Uncovering the Rural Backdrop to Her Life, Her Letters and Her Novels
Dec 05, 2014DorisWaggoner rated this title 4 out of 5 stars
For those who love Jane Austen, and want to know more about her life, this book is a treasure. Based on her letters and those of, especially, her sister Cassandra, and documents, including drawings and paintings of the period. I gained a real sense of the round of country life in the time and places where the Austens lived. Now I will need to go back and re-read the novels, and read the few I haven't yet read. For instance, while I caught the role the army played in "Pride and Prejudice," it never occurred to me that the heroine of that book didn't like riding. Neither did Jane. Jane loved gardening, and gave that love to Darcy, as one more point in his favor. Both Jane and Cassandra had no fixed home after their father lost theirs and they moved to Bath. They had mixed feelings about this big city. It encouraged their father's gambling, which ate up their minimal money. But it was also close to the seaside, a love of both of the Austen girls, who had been taught by both parents to revere nature. When Mr. Austen died, Mrs.

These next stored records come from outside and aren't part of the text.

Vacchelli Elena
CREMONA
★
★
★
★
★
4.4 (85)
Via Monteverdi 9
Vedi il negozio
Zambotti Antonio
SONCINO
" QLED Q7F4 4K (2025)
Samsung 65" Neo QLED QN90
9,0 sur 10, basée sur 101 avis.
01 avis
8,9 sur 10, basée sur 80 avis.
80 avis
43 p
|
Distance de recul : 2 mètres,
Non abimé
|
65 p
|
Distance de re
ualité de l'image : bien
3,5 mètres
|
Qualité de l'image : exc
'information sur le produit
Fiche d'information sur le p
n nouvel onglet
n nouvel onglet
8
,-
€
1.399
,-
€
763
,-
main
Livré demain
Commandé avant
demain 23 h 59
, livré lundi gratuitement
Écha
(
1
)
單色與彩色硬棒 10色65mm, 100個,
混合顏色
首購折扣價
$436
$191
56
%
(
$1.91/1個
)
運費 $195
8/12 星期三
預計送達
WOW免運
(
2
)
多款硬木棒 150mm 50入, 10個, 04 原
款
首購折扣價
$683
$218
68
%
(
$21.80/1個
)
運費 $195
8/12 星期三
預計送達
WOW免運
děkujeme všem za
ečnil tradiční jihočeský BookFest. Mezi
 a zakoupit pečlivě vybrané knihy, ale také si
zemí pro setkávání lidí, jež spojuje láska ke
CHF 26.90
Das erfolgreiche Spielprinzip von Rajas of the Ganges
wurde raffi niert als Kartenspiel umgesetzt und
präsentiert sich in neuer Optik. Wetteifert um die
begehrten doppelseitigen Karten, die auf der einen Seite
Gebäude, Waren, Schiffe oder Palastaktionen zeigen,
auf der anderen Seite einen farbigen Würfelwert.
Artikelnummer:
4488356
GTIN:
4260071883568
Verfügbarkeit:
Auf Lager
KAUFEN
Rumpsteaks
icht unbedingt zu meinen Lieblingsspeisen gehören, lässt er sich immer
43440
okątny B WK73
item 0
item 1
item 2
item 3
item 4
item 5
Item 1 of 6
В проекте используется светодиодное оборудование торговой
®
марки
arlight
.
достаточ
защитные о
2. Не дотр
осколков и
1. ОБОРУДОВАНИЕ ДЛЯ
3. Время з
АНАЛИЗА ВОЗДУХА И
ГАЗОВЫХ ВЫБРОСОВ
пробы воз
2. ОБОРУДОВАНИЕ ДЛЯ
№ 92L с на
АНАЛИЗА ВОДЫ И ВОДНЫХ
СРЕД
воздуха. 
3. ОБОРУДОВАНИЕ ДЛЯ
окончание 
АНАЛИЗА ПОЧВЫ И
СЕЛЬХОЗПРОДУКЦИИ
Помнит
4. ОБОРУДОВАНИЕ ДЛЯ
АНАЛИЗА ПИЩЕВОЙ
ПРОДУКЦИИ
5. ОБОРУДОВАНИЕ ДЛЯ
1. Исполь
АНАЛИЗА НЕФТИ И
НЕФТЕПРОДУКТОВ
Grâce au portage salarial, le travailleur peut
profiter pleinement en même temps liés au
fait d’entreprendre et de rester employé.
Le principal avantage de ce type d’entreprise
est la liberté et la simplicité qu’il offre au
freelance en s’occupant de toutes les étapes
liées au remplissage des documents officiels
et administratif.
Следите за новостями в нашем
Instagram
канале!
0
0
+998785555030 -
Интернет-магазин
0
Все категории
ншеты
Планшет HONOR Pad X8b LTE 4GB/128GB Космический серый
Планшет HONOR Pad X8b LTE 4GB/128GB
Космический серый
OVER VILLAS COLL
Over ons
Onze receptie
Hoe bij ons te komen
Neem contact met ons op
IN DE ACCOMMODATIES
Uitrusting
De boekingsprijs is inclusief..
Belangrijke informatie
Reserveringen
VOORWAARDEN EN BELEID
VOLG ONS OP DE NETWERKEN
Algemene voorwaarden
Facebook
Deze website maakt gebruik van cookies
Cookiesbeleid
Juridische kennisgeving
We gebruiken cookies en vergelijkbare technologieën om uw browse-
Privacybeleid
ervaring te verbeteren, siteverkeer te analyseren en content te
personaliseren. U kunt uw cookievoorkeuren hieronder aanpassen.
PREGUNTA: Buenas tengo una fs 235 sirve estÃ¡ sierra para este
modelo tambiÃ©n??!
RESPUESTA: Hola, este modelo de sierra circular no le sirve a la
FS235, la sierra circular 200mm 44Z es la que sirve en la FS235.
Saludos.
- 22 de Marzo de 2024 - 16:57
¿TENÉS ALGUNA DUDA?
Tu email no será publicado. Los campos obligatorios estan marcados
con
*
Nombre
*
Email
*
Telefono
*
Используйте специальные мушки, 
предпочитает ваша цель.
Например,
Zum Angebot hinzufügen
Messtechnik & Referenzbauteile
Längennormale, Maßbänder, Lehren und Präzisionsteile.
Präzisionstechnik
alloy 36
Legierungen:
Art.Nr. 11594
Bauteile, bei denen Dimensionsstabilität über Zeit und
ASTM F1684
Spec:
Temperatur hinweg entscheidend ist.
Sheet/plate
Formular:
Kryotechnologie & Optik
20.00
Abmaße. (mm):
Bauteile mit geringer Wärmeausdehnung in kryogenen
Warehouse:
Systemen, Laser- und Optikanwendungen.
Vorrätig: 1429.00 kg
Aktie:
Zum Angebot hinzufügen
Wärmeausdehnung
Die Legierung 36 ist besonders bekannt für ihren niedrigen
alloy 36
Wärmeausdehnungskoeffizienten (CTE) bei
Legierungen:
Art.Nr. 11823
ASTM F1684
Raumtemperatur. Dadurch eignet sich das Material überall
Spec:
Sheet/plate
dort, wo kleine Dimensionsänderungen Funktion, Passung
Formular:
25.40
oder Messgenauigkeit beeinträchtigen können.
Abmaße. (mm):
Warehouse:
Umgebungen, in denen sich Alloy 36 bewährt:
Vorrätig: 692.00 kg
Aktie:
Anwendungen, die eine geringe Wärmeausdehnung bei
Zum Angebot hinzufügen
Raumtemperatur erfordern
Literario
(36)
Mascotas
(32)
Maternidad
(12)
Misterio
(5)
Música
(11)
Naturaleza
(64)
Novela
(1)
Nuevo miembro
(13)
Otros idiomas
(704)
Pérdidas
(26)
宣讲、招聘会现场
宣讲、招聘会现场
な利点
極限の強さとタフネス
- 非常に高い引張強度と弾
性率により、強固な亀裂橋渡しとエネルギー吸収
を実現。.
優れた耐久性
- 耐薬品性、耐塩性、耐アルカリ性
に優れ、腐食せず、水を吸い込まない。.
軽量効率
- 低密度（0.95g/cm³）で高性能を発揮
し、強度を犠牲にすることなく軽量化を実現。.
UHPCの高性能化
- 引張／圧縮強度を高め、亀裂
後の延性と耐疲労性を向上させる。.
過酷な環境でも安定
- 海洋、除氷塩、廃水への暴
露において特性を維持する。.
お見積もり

Austen and the girls were at the mercy of whichever of the their son and brothers would take them in. This was the fate of 19th c. single women whose class didn't permit them to "work" and who had no independent source of wealth. Jane worked in a corner of the living room, hiding her work when company came. This was an enlightening book about a woman who couldn't be enlightened because she lived in non-enlightened times.